To answer your question why we don't treat roads the same way as water features. That is

a. due to the complexity of layering within the roads layers which makes interleaving this with the layering of other features even harder. See #529, #2046. b. because roads unlike water features are not typically deliberately combined with landcover mapping - though this does happen - hence #3281, #3872.

atorger commented 4 years ago

Thank you for taking such time to make an elaborate response, much appreciated, and adds clarity. I still don't think it's a good idea to draw landcover pattern over streams and rivers, I think it's not intuitive and it unnecessarily makes maps harder to draw and maintain especially in less mature areas of the map. I don't think it's an "accuracy" thing. It's just not logical. Anyway, I've voiced my opinion on this matter now. I personally won't be mapping river areas around streams, but rather hope this style will change in the future.

(Regarding the goals I think it's no longer a good idea to use the map as feedback mechanism for mappers, or rather I think it does that well enough even if it's not stated as a goal, and further feedback should be built in into the tools (which there already is some). As far as I understand the original idea of the project was that the default osm render would be a rather rarely used technical rendering and actual end-user services would instead make their own renders. However, in practice the default render has become a frequently used front-end map for many services, especially in the open-source and web world where most don't have capacity to have their own maps, so how it actually looks has become more important than originally intended, and I think the project should adapt to that situation.)

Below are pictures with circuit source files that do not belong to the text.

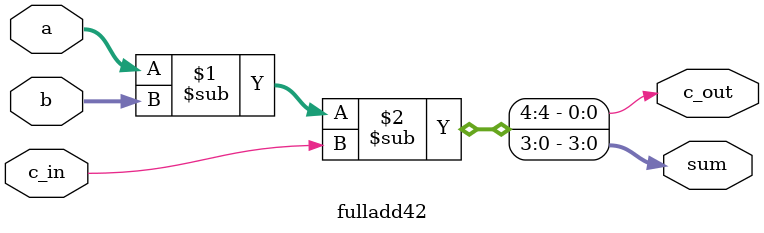
<source format=v>
module fulladd42(sum, c_out, a, b, c_in);
output [3:0] sum;
output c_out;
input[3:0] a, b;
input c_in;
assign {c_out, sum}=a-b-c_in;
endmodule

</source>
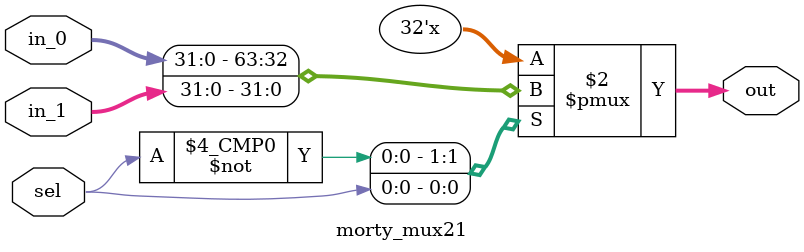
<source format=v>


module morty_mux21 (
		input 	[31:0] in_0,
		input 	[31:0] in_1,
		input    	sel,
		output	reg [31:0] out  ); 

	always @(*) begin
		case(sel)
			1'b0: out = in_0; 
			1'b1: out = in_1;
		endcase
	end
endmodule
		

</source>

imagico commented 4 years ago

Discussion of maps featured on the OSM website and map styles hosted on OSMF infrastructure is out of scope for this issue tracker. There is policy for maps featured on OSM.org but there is currently no policy on map styles hosted by the OSMF. You would have to take that up with the OSMF. Personally i am all for more diversity in map styles (especially cultural and thematic diversity) but i would consider it a waste of valuable resources for the OSMF to invest in hosting a Google Maps/Mapbox/OpenMapTiles look-alike or a simplistic and short-sighted puff piece style.

The goals of this style are open for discussion and change (in a separate issue obviously) but the mapper feedback function is a fairly undeniable fact (i.e. that mappers let their mapping be influenced by the feedback they receive from this style) so embracing the responsibility of this fact by working towards the goal to responsibly address this function is not something you would likely find consensus here to neglect.

atorger commented 4 years ago

Yes sorry for straying off a bit... to step back, what I think is not a good idea is the concept that it would be incorrect/inaccurate to map a stream as a single line on top of a land cover. I think that is a logical, valid and indeed commonplace way to make maps at a certain detail level, a detail level that is relevant for lots of places on the map. And thus I think the style should support that way of mapping.

If it is technically difficult I guess I could live with the streams getting pattern on top, as it's not something that is clearly obvious until you look closely, but I rather not see that mappers are encouraged to make river areas for their streams, as that unnecessarily complicates the map. If river areas should be required for small rivers (I don't like it, but I don't know how many that are with me...), I guess the proper way would be to render rivers as narrow as streams (or perhaps not at all) so it becomes more obvious that they should be represented by polygons.

jeisenbe commented 4 years ago

I think that is a logical, valid and indeed commonplace way to make maps

Agreed. Streams are going to be less than 3 meters (and most are less than 1 meter), so in the case of woodland areas there is often no break in the tree canopy, and that means it is fine to model it as covered with one area of woodland.

As mentioned in a comment above (https://github.com/gravitystorm/openstreetmap-carto/issues/3883#issuecomment-531096157), there is a technical solution which requires an additional rendering step (or layer) and the prerequisite of implementing the ideas in #3854 which I support.